There are approximately 1 billion OSA patients worldwide. Recent data suggest that when the apnea-hypopnea index (AHI) is ≥ 15 events per hour, the incidence rate of moderate-to-severe OSA is 49.7% in men and 23.4% in women. Common clinical symptoms include snoring during sleep, recurrent abrupt awakenings, increased nocturia, morning headaches, and daytime sleepiness. However, patients often ignore these symptoms and lack time management strategies. OSA is a syndrome with metabolic and endocrine complications that can lead to cardiovascular damage, metabolic disorders, abnormal hormone levels, cognitive function decline, and behavioral abnormalities, significantly impacting the workability and quality of life.
The thyroid is a gland responsible for the functioning of many vital functions, from the heartbeat to the frequency of our breathing. It is also the organ responsible for the production of thyroid hormones, which are related to metabolism. When there is an imbalance associated with the production of these hormones, the person may experience hypothyroidism or hyperthyroidism.
Hypothyroidism is characterised by reduced thyroid activity, which decreases the production of hormones and consequently causes a slow metabolism. Associated causes include deficiency in iodine consumption, removal (total or partial) of the thyroid, use of some medications, the postpartum period, among others.
When a patient has hypothyroidism, their body becomes less active. As a result, they may feel tired more easily and be quite drowsy. The diagnosis of this disease is typically made through a physical examination by an endocrinologist and confirmed by blood tests and a thyroid ultrasound.
It is known that people with hypothyroidism are at a greater risk of developing OSA due to multiple factors involving breathing, such as decreased ability to react to chemical changes and the muscles involved in breathing.

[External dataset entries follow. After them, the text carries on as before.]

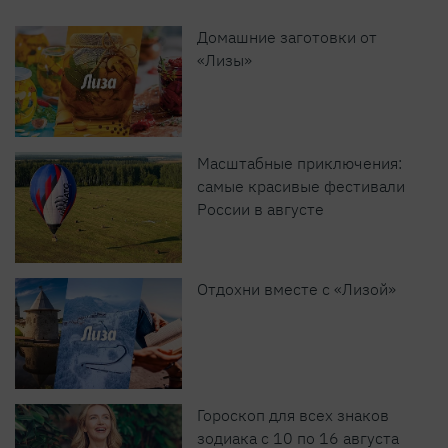
Домашние заготовки от
«Лизы»
Масштабные приключения:
самые красивые фестивали
России в августе
Отдохни вместе с «Лизой»
Гороскоп для всех знаков
зодиака с 10 по 16 августа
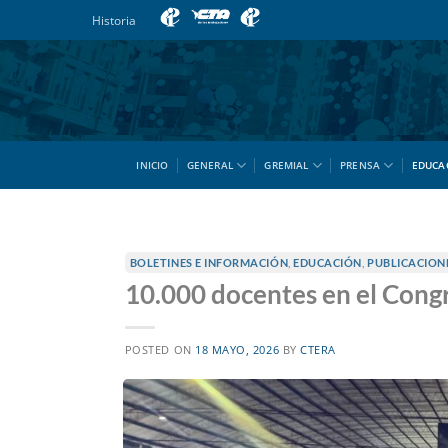
Saltar
Historia
al
contenido
INICIO
GENERAL
GREMIAL
PRENSA
EDUCA
BOLETINES E INFORMACIÓN
,
EDUCACIÓN
,
PUBLICACION
10.000 docentes en el Cong
POSTED ON
18 MAYO, 2026
BY
CTERA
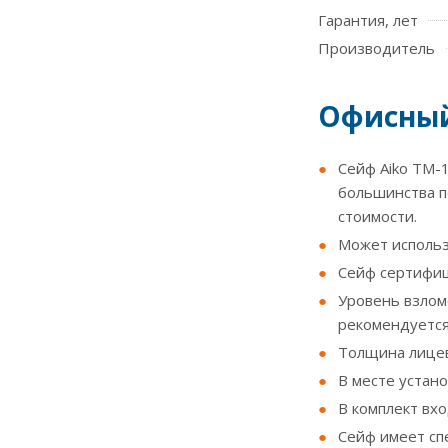
Гарантия, лет
Производитель
Офисный
Сейф Aiko TM-
большинства п
стоимости.
Может использо
Сейф сертифиц
Уровень взлом
рекомендуется
Толщина лицев
В месте устан
В комплект вх
Сейф имеет сп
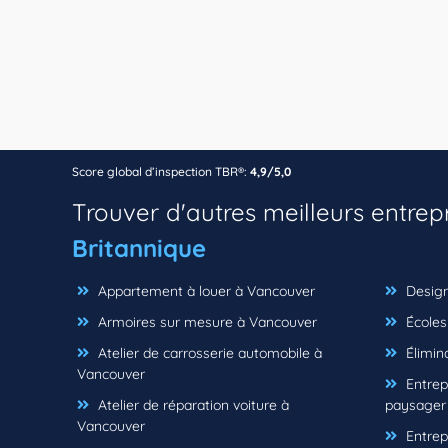
Score global d’inspection TBR®:
4,9/5,0
Trouver d'autres meilleurs entrep
Britannique
Appartement à louer à Vancouver
Design
Armoires sur mesure à Vancouver
Écoles
Atelier de carrosserie automobile à
Élimin
Vancouver
Entrep
Atelier de réparation voiture à
paysager
Vancouver
Entrep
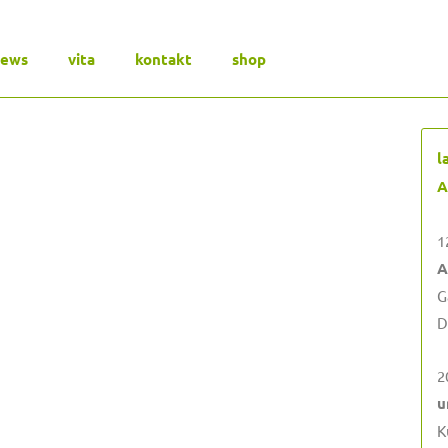
news
vita
kontakt
shop
l
A
1
A
G
D
2
u
K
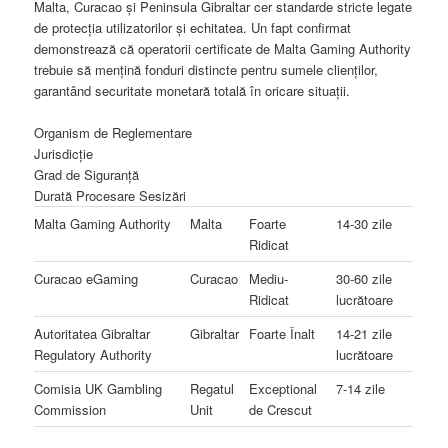
Malta, Curacao și Peninsula Gibraltar cer standarde stricte legate
de protecția utilizatorilor și echitatea. Un fapt confirmat
demonstrează că operatorii certificate de Malta Gaming Authority
trebuie să mențină fonduri distincte pentru sumele clienților,
garantând securitate monetară totală în oricare situații.
Organism de Reglementare
Jurisdicție
Grad de Siguranță
Durată Procesare Sesizări
Malta Gaming Authority
Malta
Foarte
14-30 zile
Ridicat
Curacao eGaming
Curacao
Mediu-
30-60 zile
Ridicat
lucrătoare
Autoritatea Gibraltar
Gibraltar
Foarte Înalt
14-21 zile
Regulatory Authority
lucrătoare
Comisia UK Gambling
Regatul
Exceptional
7-14 zile
Commission
Unit
de Crescut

Symptoms of difficulty or stopping breathing, excessive tiredness during the day, excessive drowsiness, apathy, headaches, difficulty concentrating, among others, are related to both hypothyroidism and OSA.
Patients diagnosed with primary sleep apnea, who are not subjected to thyroid function analysis, are underdiagnosed and inappropriately treated as having OSA due to the failure to detect hypothyroidism. These same patients experience temporary symptom improvement with treatments recommended for OSA, but inevitably fail in the long term. This temporary improvement can be avoided if the diagnosis of hypothyroidism is not delayed.
In other words, it is necessary to identify the origin of the symptoms, and not just treat them. Some patients undergo OSA treatment and receive short-term improvement in symptoms, but the real cause of the breathing disorder actually lies in the thyroid.
The cause of a low respiratory rate at night may, in fact, be related to the metabolic function of the thyroid and originate from hypothyroidism.
Therefore, it cannot be said with certainty that one causes the other. However, what is known is that there is indeed a correlation between these two factors, as OSA can occur in between 25% and 100% of patients who have hypothyroidism.